-
-
Notifications
You must be signed in to change notification settings - Fork 9.6k
Description
I need to process big XML responses as a stream. The uncompressed responses can be multiple hundred megabytes in size, so loading them entirely into memory before handing them to the XML parser is not an option.
I'm using lxml to parse and I just hand the response.raw to its iterparse() function, as described somewhere in the requests docs. This works fine for uncompressed responses.
Unfortunately, the API I'm calling isn't particularly good. So it will sometimes return Content-Encoding: gzip even if I explicitly ask for uncompressed data. Also, the compression ratio on these extremely repetitive and verbose XML files is really good (10x+), so I'd really like to make use of compressed responses.

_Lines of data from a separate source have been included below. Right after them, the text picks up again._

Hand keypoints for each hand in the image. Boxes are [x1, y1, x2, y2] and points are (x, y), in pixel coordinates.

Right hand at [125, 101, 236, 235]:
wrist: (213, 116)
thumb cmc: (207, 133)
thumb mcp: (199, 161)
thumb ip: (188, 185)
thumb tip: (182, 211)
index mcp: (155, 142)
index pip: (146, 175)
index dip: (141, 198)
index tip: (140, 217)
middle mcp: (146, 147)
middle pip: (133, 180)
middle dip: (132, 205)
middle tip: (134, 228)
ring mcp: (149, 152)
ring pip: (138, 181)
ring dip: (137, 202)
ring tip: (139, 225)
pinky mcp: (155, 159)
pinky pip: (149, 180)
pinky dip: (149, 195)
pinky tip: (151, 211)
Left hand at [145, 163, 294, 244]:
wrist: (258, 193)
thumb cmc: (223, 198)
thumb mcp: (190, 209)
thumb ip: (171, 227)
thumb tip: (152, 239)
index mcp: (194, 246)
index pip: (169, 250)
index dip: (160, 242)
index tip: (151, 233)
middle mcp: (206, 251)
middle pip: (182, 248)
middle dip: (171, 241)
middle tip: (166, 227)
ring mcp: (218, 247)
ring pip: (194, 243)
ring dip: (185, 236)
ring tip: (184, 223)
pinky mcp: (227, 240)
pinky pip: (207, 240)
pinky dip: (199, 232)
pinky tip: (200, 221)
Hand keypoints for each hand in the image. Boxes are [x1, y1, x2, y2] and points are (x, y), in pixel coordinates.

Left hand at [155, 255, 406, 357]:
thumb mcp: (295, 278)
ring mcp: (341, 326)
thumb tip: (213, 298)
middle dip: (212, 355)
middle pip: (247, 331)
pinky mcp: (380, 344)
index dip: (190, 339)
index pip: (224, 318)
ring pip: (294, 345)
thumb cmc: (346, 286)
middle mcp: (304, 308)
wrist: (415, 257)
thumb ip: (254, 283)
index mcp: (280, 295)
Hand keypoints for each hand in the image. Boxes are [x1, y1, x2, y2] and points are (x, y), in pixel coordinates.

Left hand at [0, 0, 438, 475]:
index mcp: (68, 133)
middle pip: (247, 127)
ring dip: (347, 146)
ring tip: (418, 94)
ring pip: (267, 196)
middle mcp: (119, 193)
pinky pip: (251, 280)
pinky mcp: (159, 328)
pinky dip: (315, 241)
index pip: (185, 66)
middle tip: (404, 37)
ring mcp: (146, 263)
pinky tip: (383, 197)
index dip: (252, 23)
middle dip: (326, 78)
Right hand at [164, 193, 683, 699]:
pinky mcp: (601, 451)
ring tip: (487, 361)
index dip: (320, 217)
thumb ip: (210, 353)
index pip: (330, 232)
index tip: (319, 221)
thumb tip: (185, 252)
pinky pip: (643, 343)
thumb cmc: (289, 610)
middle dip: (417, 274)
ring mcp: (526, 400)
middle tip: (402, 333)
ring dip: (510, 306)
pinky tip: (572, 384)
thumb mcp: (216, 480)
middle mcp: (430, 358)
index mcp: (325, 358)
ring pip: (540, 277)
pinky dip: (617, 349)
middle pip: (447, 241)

Is this possible with requests? I couldn't find it in the documentation. Researching deeper into urllib3, its HTTPResponse.read() method seems to support a decode_content parameter. If not set, urllib3 falls back to what's set in the constructor. When requests calls the constructor in requests.adapters.HTTPAdapter.send(), it explicitly sets decode_content to False.
Is there a reason why requests does that?
Strangely, iter_content() actually sets decode_content=True while reading. Why here? It all appears a bit arbitrary. I don't really understand the motivation for doing it one way here and another way there.
Personally, I can't really use iter_content() of course because I need a file-like object for lxml.
I previously wrote my own file-like object that I can hook in between requests and lxml, but of course buffering is hard and I feel like smarter people than me have written this before, so I'd prefer to not have to roll my own.
What's your advice how to handle this? Should requests be changed to default to setting decode_content=True in urllib3?